## Requirement
Please return each line in the records below that contains the word "frame".
------ Data supplied ------
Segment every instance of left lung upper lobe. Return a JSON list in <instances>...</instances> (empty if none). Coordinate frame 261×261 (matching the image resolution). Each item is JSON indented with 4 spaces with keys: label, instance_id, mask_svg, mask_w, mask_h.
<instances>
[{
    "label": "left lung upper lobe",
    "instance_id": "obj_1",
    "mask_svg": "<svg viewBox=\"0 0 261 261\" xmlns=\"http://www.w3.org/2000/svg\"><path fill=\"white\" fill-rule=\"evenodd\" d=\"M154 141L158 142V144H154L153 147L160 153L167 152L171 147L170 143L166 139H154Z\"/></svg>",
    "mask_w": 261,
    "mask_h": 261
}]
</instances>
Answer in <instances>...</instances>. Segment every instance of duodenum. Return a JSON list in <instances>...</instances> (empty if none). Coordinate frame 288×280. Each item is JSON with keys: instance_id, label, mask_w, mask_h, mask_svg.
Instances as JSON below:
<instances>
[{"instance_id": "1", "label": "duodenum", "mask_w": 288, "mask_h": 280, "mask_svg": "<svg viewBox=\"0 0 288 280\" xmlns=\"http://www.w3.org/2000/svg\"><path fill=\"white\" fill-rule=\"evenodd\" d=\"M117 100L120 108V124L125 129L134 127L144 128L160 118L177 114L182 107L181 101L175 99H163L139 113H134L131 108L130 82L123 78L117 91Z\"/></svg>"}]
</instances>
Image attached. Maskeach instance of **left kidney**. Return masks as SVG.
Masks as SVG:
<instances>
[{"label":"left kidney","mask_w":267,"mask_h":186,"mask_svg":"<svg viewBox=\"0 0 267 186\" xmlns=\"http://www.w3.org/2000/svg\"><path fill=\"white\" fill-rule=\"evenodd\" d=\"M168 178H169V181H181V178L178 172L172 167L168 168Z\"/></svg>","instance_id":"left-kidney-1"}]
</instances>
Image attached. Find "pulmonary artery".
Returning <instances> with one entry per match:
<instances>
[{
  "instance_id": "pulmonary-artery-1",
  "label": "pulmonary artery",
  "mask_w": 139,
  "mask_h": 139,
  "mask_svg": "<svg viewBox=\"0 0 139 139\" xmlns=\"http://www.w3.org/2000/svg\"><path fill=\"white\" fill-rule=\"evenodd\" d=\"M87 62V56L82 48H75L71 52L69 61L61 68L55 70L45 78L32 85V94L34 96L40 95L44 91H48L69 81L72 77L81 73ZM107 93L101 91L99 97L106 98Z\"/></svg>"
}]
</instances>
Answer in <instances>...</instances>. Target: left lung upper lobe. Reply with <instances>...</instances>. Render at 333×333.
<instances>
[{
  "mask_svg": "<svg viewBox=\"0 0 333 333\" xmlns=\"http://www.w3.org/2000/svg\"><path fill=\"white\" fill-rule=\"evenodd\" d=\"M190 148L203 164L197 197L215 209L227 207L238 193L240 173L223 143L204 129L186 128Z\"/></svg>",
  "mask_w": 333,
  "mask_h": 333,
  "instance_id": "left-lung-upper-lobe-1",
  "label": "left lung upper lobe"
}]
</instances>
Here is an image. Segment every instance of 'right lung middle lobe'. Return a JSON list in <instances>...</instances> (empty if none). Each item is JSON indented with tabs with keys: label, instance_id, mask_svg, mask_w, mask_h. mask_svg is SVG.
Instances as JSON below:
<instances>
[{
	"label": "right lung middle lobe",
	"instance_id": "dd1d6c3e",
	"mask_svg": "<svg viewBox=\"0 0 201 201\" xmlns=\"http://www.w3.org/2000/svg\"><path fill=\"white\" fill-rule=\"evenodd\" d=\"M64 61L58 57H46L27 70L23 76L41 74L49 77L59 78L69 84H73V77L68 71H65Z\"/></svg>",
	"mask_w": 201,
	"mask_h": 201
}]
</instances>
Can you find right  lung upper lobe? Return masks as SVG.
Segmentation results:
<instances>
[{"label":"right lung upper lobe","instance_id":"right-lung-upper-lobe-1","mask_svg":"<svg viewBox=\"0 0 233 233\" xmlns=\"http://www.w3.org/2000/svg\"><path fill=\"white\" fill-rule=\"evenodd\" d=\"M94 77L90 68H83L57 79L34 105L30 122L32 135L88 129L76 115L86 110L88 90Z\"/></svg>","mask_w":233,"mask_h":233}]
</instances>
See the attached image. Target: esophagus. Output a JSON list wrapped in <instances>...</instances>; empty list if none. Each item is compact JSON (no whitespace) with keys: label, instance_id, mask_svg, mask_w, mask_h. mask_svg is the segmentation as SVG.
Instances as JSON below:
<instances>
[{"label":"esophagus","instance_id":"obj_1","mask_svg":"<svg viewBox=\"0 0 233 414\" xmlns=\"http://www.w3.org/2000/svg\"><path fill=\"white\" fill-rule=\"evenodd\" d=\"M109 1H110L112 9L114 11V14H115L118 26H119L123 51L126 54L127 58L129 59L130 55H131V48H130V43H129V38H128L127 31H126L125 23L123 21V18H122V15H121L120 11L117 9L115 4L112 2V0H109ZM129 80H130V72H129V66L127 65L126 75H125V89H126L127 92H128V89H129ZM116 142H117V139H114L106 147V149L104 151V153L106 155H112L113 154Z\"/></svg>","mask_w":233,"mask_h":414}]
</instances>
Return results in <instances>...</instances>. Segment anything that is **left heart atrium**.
------
## Exercise result
Segment every instance of left lung upper lobe. Return a JSON list in <instances>...</instances> (empty if none). Coordinate frame 261×261 (matching the image resolution). Each item is JSON indented with 4 spaces with keys: label, instance_id, mask_svg, mask_w, mask_h.
Answer in <instances>...</instances>. Segment every instance of duodenum. Return a JSON list in <instances>...</instances> (empty if none). Coordinate frame 288×280. Each item is JSON with keys: instance_id, label, mask_w, mask_h, mask_svg.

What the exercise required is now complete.